Authorities don't believe any of the 242 people on an Air India flight survived a plane crash
Paris (AFP) - A London-bound Boeing 787-8 Dreamliner carrying 242 people crashed on Thursday in the Indian city of Ahmedabad, with officials saying that just one person survived.
Here is what we know so far:
- What happened? -
The Gatwick Airport-bound aeroplane left Ahmedabad, the main city of India’s Gujarat state, with 242 people on board.
Air India’s flight 171 issued a mayday call and crashed “immediately after takeoff”, around 1:40 pm (0810 GMT), the Directorate General of Civil Aviation said.
Several videos posted on social media, which AFP was not able to immediately verify, showed an aircraft rapidly losing altitude – with its nose up – before it hit a building and exploded into a ball of fire.
Air India said the passengers included 169 Indians, 53 Britons, seven Portuguese nationals and a Canadian.
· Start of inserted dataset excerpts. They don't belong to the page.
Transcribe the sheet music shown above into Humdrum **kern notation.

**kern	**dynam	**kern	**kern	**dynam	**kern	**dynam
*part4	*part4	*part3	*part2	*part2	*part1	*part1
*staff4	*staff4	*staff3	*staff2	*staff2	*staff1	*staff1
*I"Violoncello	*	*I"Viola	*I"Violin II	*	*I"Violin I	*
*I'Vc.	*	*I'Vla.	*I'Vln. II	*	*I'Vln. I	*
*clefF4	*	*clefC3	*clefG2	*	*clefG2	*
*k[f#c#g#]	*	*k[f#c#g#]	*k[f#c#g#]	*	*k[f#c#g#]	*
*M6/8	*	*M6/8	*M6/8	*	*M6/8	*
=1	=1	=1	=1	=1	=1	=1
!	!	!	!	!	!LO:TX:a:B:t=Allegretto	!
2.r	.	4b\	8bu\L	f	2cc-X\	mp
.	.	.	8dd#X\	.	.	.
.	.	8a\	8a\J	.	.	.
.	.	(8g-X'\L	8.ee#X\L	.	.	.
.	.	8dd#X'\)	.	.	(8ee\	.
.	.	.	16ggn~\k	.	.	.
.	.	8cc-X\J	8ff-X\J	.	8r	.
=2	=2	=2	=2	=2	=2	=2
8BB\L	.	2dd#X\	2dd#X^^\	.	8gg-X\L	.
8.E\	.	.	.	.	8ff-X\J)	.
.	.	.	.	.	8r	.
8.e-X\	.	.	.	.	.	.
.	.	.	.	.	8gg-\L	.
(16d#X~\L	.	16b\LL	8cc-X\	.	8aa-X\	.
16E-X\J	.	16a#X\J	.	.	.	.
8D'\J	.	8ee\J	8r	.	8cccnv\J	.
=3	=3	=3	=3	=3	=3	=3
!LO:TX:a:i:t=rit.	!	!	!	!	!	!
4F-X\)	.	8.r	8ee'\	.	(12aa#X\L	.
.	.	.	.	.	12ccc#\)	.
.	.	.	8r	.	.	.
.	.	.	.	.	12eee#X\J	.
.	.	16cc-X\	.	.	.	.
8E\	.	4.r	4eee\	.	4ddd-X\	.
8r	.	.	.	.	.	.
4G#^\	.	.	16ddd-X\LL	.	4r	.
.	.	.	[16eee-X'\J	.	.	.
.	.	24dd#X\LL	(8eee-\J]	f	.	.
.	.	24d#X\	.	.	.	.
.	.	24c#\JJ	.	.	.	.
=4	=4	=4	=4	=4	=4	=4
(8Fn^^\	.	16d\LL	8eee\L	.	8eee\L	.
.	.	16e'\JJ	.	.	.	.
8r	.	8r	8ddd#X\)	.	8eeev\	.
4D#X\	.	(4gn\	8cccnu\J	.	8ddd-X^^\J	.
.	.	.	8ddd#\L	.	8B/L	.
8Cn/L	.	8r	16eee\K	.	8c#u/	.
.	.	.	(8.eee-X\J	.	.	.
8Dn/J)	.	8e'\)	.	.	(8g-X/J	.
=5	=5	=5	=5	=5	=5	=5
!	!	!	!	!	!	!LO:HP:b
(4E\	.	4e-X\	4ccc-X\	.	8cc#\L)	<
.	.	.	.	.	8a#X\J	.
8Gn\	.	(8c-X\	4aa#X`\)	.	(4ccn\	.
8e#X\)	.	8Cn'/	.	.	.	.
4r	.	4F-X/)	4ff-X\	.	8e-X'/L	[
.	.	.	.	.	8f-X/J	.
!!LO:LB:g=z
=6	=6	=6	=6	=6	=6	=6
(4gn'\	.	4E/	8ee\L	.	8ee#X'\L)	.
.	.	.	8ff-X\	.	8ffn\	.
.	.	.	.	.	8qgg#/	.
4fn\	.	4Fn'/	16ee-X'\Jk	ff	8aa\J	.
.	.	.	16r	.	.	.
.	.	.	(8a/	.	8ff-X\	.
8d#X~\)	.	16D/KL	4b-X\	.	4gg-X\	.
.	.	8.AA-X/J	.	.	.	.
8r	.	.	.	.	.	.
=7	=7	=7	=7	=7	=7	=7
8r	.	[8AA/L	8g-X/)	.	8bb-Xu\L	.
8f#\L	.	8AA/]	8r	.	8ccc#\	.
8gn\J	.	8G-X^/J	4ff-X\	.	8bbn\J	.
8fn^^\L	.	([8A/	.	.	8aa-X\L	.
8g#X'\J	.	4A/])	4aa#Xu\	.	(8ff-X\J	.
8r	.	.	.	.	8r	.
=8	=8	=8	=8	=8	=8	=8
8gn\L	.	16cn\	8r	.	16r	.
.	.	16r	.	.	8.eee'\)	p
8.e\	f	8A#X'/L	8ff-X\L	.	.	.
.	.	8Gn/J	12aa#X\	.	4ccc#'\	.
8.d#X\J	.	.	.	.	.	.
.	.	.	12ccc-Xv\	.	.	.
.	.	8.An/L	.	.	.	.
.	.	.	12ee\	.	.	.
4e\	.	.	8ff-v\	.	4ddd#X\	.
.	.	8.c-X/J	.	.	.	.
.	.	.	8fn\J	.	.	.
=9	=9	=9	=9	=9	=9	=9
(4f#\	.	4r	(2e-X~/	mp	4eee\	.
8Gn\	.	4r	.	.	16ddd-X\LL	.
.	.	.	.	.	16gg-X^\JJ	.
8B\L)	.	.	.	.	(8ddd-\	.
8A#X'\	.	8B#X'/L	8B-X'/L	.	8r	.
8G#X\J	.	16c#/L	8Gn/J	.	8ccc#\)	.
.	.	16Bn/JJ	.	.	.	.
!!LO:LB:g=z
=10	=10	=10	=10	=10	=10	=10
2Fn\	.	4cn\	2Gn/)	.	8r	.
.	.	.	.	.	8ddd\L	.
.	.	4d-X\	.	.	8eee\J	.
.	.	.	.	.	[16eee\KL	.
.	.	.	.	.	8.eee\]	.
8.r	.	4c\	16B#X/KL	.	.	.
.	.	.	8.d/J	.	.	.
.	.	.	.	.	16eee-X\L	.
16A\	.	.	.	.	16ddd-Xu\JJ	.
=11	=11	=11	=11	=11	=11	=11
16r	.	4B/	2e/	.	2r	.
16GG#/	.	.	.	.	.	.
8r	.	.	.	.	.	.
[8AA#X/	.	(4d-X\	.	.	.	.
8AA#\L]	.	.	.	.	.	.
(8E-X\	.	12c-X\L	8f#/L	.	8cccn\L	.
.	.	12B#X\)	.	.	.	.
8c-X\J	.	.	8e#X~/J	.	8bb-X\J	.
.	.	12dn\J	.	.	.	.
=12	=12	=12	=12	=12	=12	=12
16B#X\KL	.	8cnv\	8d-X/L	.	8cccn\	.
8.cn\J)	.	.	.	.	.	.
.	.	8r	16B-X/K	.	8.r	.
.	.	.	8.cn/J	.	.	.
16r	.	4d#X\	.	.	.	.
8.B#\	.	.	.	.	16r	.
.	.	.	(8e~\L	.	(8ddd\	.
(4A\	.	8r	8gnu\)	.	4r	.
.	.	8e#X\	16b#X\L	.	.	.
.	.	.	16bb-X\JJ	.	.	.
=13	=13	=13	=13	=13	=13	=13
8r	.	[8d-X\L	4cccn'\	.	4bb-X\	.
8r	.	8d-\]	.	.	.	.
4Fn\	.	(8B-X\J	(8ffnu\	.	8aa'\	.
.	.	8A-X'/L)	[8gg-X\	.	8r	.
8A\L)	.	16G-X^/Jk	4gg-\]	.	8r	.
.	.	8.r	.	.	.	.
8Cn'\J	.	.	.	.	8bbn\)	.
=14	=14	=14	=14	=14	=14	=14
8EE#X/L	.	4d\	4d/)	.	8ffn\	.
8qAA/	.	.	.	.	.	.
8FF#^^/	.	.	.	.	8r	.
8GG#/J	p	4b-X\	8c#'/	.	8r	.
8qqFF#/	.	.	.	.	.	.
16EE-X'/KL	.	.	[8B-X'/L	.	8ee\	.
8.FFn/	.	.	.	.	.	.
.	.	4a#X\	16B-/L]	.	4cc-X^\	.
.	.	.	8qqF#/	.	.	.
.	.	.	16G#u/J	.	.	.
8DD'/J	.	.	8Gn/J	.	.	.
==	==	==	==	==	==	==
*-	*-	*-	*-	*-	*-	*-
Two pilots and 10 cabin crew were also aboard.
- Scenes of horror -
The plane smashed into a building housing doctors and their families in a crowded residential area of Ahmedabad, a city home to about eight million people.
At the site of the crash between a hospital and the Ghoda Camp neighbourhood, an AFP journalist saw people recovering bodies and firefighters trying to douse the smouldering wreckage.
A resident, who declined to be named, said: “We saw people from the building jumping from the second and third floor to save themselves. The plane was in flames.”
“When we reached the spot there were several bodies lying around and firefighters were dousing the flames,” another resident, Poonam Patni, told AFP, adding that many of the bodies were burned.
A doctor named Krishna said that “the nose and front wheel landed on the canteen building where students were having lunch.”
He said he saw “about 15 to 20 burnt bodies”, while he and his colleagues rescued around 15 students.
- ‘One survivor’ -
Although a city police commissioner initially told AFP that there appeared to be no survivors, a state health official later said there was one.
“Yes, one survivor is confirmed,” Dhananjay Dwivedi, principal secretary of Gujarat state’s health department, told AFP.
So far, rescue teams supported by the military have recovered 204 bodies, with casualties from the plane and the area surrounding the crash.
The city police commissioner told AFP that since the plane had crashed in a residential area, he expected “more casualties”.
India’s aviation ministry deployed all aviation and emergency response agencies “to take swift and coordinated action”.
The airport was shut with all flights suspended until further notice.
The airline’s chairman, Natarajan Chandrasekaran, said an emergency centre had been activated and a support team set up for families seeking information.
- Boeing investigating the incident -
US planemaker Boeing said it was “working to gather more information” on the incident and that it was ready to support Air India.
The UK and US said they were dispatching air accident investigation teams to support their Indian counterparts.
A source close to the case said this was the first time a 787 Dreamliner had crashed.
The Boeing 787 Dreamliner is the pride of the US company’s catalogue for long-distance planes: a fuel-efficient, wide-body, lightweight aircraft able to transport up to 330 people.
Tata Group, owners of Air India, offered financial aid of 10 million rupees ($117,000) to the families of each victim and promised to cover the medical expenses of those injured.